Assignment: Starting at the line that contains "See the list", restate each line word for word through the final line of the data, keeping both ends.

Data extract:
□ □ □ □ □ □ □

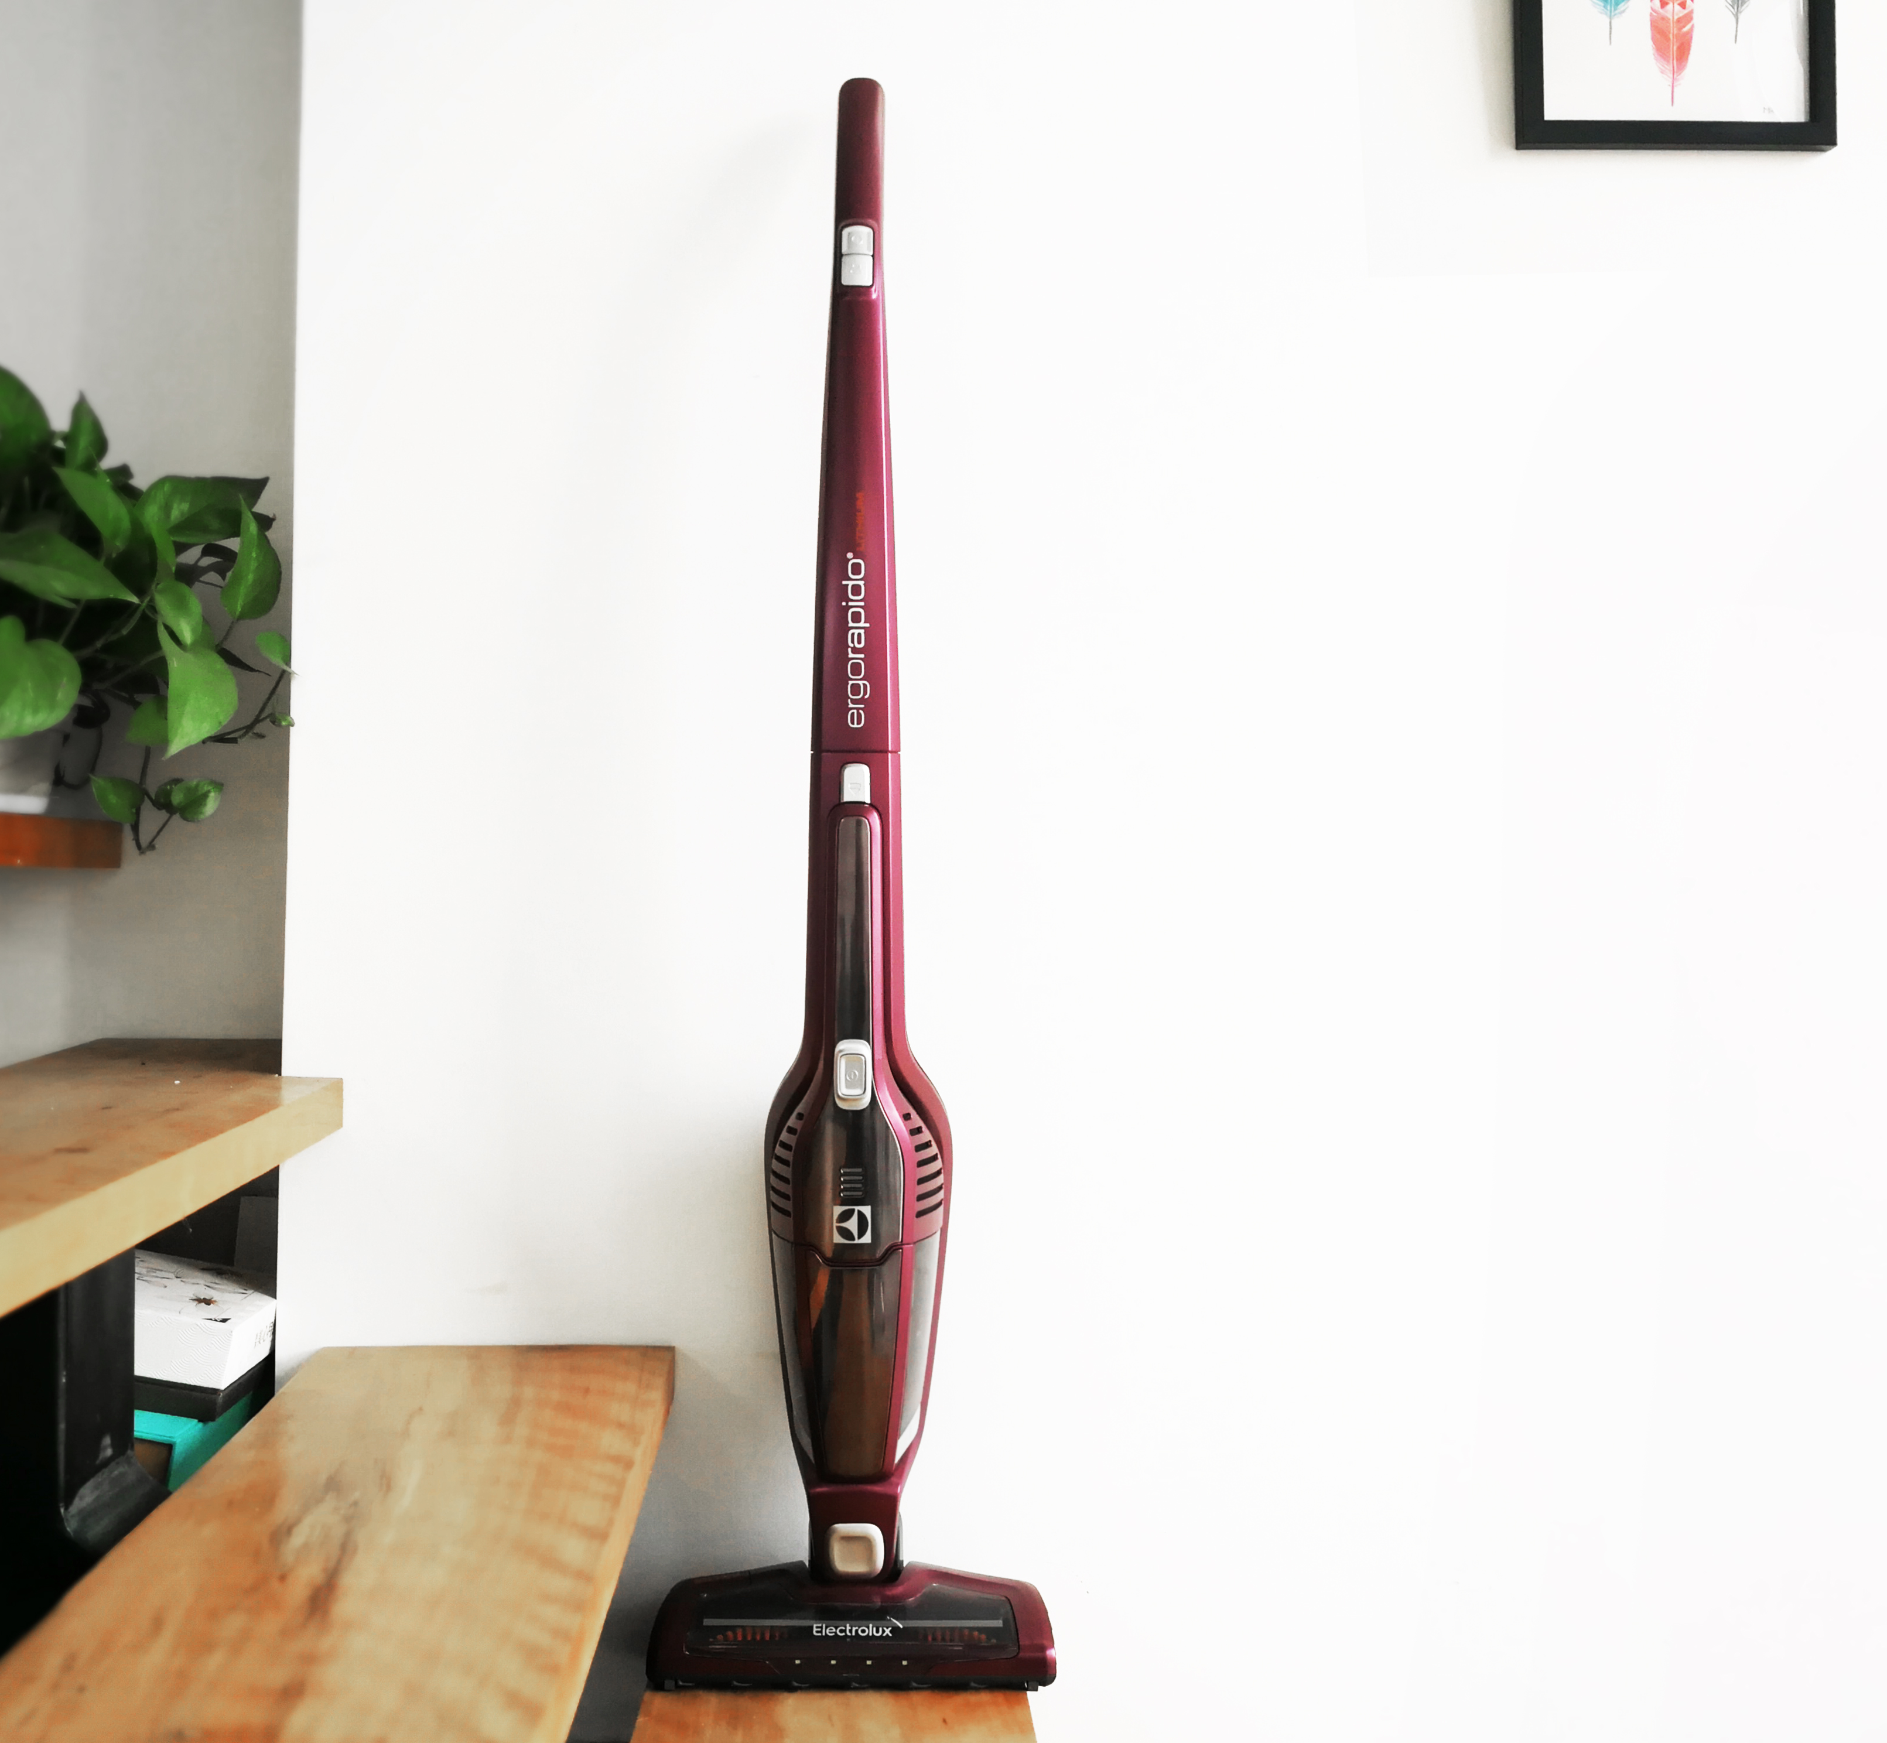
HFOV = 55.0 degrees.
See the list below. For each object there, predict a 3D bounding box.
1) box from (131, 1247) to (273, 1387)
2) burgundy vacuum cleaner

□ □ □ □ □ □ □

Your response:
See the list below. For each object there, predict a 3D bounding box.
1) box from (131, 1247) to (273, 1387)
2) burgundy vacuum cleaner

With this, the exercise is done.